Assignment: Copy the forum thread about Alaska's F-16 paint schemes in full, word for word.

Supplied passage:
# Alaska's F-16's great paint jobs!



## ThunderThud (Nov 19, 2008)

I was sent these pictures and wanted to share them with all of you!Enjoy8) !


----------



## Matt308 (Nov 20, 2008)

Those are awesome photos, Thud. But those are aggressor squadron colors. What gives?


----------



## ThunderThud (Nov 20, 2008)

Those Photographs were taken over MT.McKinley around Anchorage Alaska.The Tanker and F-16's are assigned to Eielson.The tanker belongs to the Alaska Air National Guard and the F-16's are part of the 363rd Fighterwing and are used as aggressor aircraft during 3 different exercises they have up there!"Cope Thunder","Cobra Gold", and "Northern Edge". There were a couple of them at Mountain Home for there airshow this summer and many commented on there paint schemes!


----------



## Wildcat (Nov 20, 2008)

Sweet pics TT! I really like the black/grey camo job


----------



## Thorlifter (Nov 20, 2008)

Cool pics TT. I agree Wildcat.........that grey/black combo looks real good.


----------



## ccheese (Nov 20, 2008)

They're all good !! Thanks' TT, for sharing..

(Text data extracted from pages)
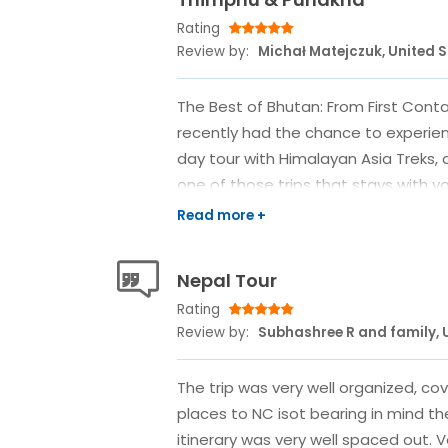
Rating
Review by:
Michał Matejczuk, United 
The Best of Bhutan: From First Contac
recently had the chance to experien
day tour with Himalayan Asia Treks, 
one of those trips that stays with y
unpacked. At first, I wasn’t even sur
so many options out there, and wit
approaching, I wasn’t fully convinced
Nepal Tour
But after browsing a few companies
Rating
immediately stood out—and more im
Review by:
Subhashree R and family, 
put me at ease. From my first Wha
responded with clarity and calm. With
The trip was very well organized, c
itinerary laid out, everything clearly
places to NC isot bearing in mind t
the details and pricing, everything e
itinerary was very well spaced out. 
handled all the logistics in advance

Answer box:
# Alaska's F-16's great paint jobs!



## ThunderThud (Nov 19, 2008)

I was sent these pictures and wanted to share them with all of you!Enjoy8) !


----------



## Matt308 (Nov 20, 2008)

Those are awesome photos, Thud. But those are aggressor squadron colors. What gives?


----------



## ThunderThud (Nov 20, 2008)

Those Photographs were taken over MT.McKinley around Anchorage Alaska.The Tanker and F-16's are assigned to Eielson.The tanker belongs to the Alaska Air National Guard and the F-16's are part of the 363rd Fighterwing and are used as aggressor aircraft during 3 different exercises they have up there!"Cope Thunder","Cobra Gold", and "Northern Edge". There were a couple of them at Mountain Home for there airshow this summer and many commented on there paint schemes!


----------



## Wildcat (Nov 20, 2008)

Sweet pics TT! I really like the black/grey camo job


----------



## Thorlifter (Nov 20, 2008)

Cool pics TT. I agree Wildcat.........that grey/black combo looks real good.


----------



## ccheese (Nov 20, 2008)

They're all good !! Thanks' TT, for sharing..